Gaza war approaching key point
Palestinian Authority prime minister Mohammad Shtayyeh’s ridiculous call for the world to “stop focusing on” Hamas’s October 7 slaughter of Jews should disabuse Western nations, including Australia, of any notion that the authority represents the moderate centre in the Gaza crisis. Just as egregiously, Mr Shtayyeh told the Munich Security Conference last weekend he supported unity between the PA and Hamas, despite the terrorists’ October 7 rampage and Hamas’s record of endangering Palestinian civilians by hiding behind them. Given the expectations invested in the PA by the US and other nations, some expected Mr Shtayyeh to denounce Hamas, especially its holding innocent hostages.

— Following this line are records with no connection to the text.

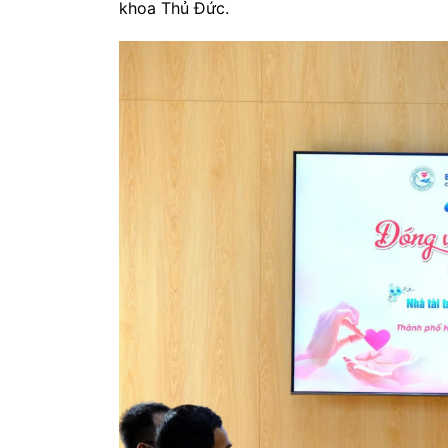
khoa Thủ Đức.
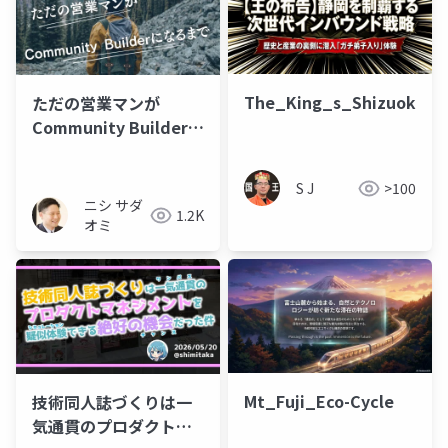
The_King_s_Shizuoka_D
ただの営業マンが
Community Builderに
なるまで
S J
>100
ニシ サダ
1.2K
オミ
Mt_Fuji_Eco-Cycle
技術同人誌づくりは一
気通貫のプロダクトマ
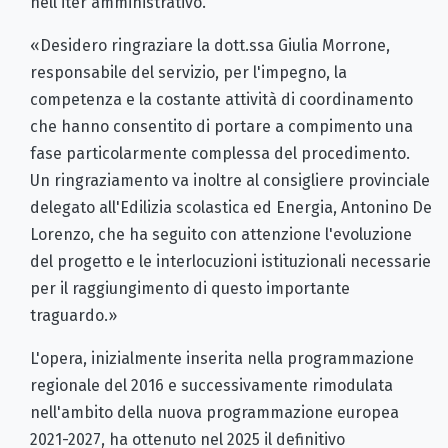
nell'iter amministrativo.
«Desidero ringraziare la dott.ssa Giulia Morrone,
responsabile del servizio, per l'impegno, la
competenza e la costante attività di coordinamento
che hanno consentito di portare a compimento una
fase particolarmente complessa del procedimento.
Un ringraziamento va inoltre al consigliere provinciale
delegato all'Edilizia scolastica ed Energia, Antonino De
Lorenzo, che ha seguito con attenzione l'evoluzione
del progetto e le interlocuzioni istituzionali necessarie
per il raggiungimento di questo importante
traguardo.»
L'opera, inizialmente inserita nella programmazione
regionale del 2016 e successivamente rimodulata
nell'ambito della nuova programmazione europea
2021-2027, ha ottenuto nel 2025 il definitivo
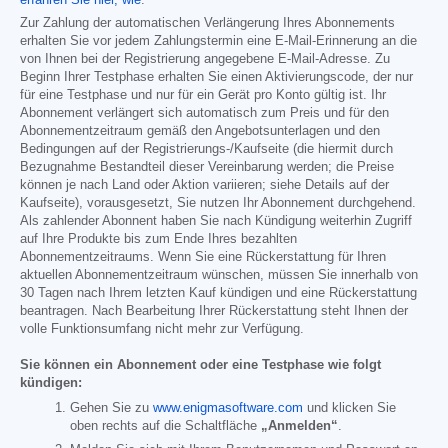
erfahren Sie hier, wie
.
Zur Zahlung der automatischen Verlängerung Ihres Abonnements
erhalten Sie vor jedem Zahlungstermin eine E-Mail-Erinnerung an die
von Ihnen bei der Registrierung angegebene E-Mail-Adresse. Zu
Beginn Ihrer Testphase erhalten Sie einen Aktivierungscode, der nur
für eine Testphase und nur für ein Gerät pro Konto gültig ist. Ihr
Abonnement verlängert sich automatisch zum Preis und für den
Abonnementzeitraum gemäß den Angebotsunterlagen und den
Bedingungen auf der Registrierungs-/Kaufseite (die hiermit durch
Bezugnahme Bestandteil dieser Vereinbarung werden; die Preise
können je nach Land oder Aktion variieren; siehe Details auf der
Kaufseite), vorausgesetzt, Sie nutzen Ihr Abonnement durchgehend.
Als zahlender Abonnent haben Sie nach Kündigung weiterhin Zugriff
auf Ihre Produkte bis zum Ende Ihres bezahlten
Abonnementzeitraums. Wenn Sie eine Rückerstattung für Ihren
aktuellen Abonnementzeitraum wünschen, müssen Sie innerhalb von
30 Tagen nach Ihrem letzten Kauf kündigen und eine Rückerstattung
beantragen. Nach Bearbeitung Ihrer Rückerstattung steht Ihnen der
volle Funktionsumfang nicht mehr zur Verfügung.
Sie können ein Abonnement oder eine Testphase wie folgt
kündigen:
Gehen Sie zu
www.enigmasoftware.com
und klicken Sie
oben rechts auf die Schaltfläche
„Anmelden“
.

The cause of unity between the PA and Hamas will be on the agenda at a summit of Palestinian leaders in Moscow next week, brokered by that great guardian of human rights, Vladimir Putin. No wonder Israel’s cabinet, in a unanimous decision on Sunday, rejected “international diktats … pushing for the unilateral establishment of a Palestinian state as the basis for a comprehensive peace deal”. The PA would be a key party in any deal. But even the most moderate member of Israel’s war cabinet, respected former army commander Benny Gantz, supported the cabinet’s view that unilateral recognition of a Palestinian state would be “a massive and unprecedented reward to terrorism and would foil any future peace settlement”.
Palestinian leaders, disingenuously, are trying to downplay the October 7 pogrom, the catalyst for all that has happened since.
And in the unlikely event that PA-Hamas unity was achievable, it would ruin the PA’s credibility as a partner for peace.
The essential need to destroy Hamas is crucial to the impending Israeli offensive against Rafah. It will occur amid legitimate global concerns about the fate of tens of thousands of Palestinian civilians taking refuge there in appalling conditions. Israeli Prime Minister Benjamin Netanyahu has promised that everything possible will be done to avoid civilian casualties. But no less important is his insistence that with Hamas leaders and foot soldiers hiding among the refugees, “whoever wants to prevent us operating in Rafah is in essence telling us to lose the war”. As The Wall Street Journal noted: “The argument that there are too many civilians in Rafah, so Israel can’t fight the terrorists among and beneath them, captures the essence of Hamas’s military doctrine – and bows to it. The same argument was made about the (Gaza) hospitals, Gaza City and Khan Younis.
There’s no defeating Hamas and freeing the hostages without turning to Rafah.”